Extracted page text data
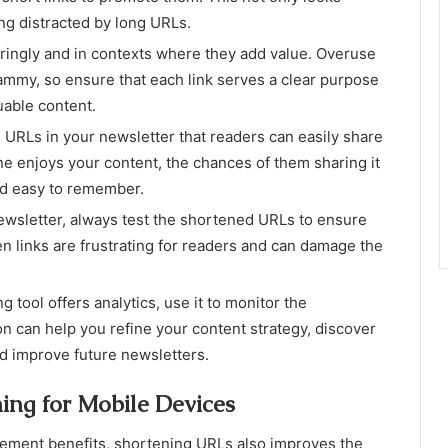
ng distracted by long URLs.
ringly and in contexts where they add value. Overuse
ammy, so ensure that each link serves a clear purpose
uable content.
URLs in your newsletter that readers can easily share
one enjoys your content, the chances of them sharing it
nd easy to remember.
wsletter, always test the shortened URLs to ensure
en links are frustrating for readers and can damage the
g tool offers analytics, use it to monitor the
on can help you refine your content strategy, discover
nd improve future newsletters.
ing for Mobile Devices
agement benefits, shortening URLs also improves the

◆ **TASK DESCRIPTION**
Update the text of all the entries so that "URLs" becomes "web addresses" wherever it occurs, with nothing else altered. Omit the pictures from your answer.

◆ **SOLUTION TO THIS EXERCISE**
ng distracted by long web addresses.
ringly and in contexts where they add value. Overuse
ammy, so ensure that each link serves a clear purpose
uable content.
web addresses in your newsletter that readers can easily share
one enjoys your content, the chances of them sharing it
nd easy to remember.
wsletter, always test the shortened web addresses to ensure
en links are frustrating for readers and can damage the
g tool offers analytics, use it to monitor the
on can help you refine your content strategy, discover
nd improve future newsletters.
ing for Mobile Devices
agement benefits, shortening web addresses also improves the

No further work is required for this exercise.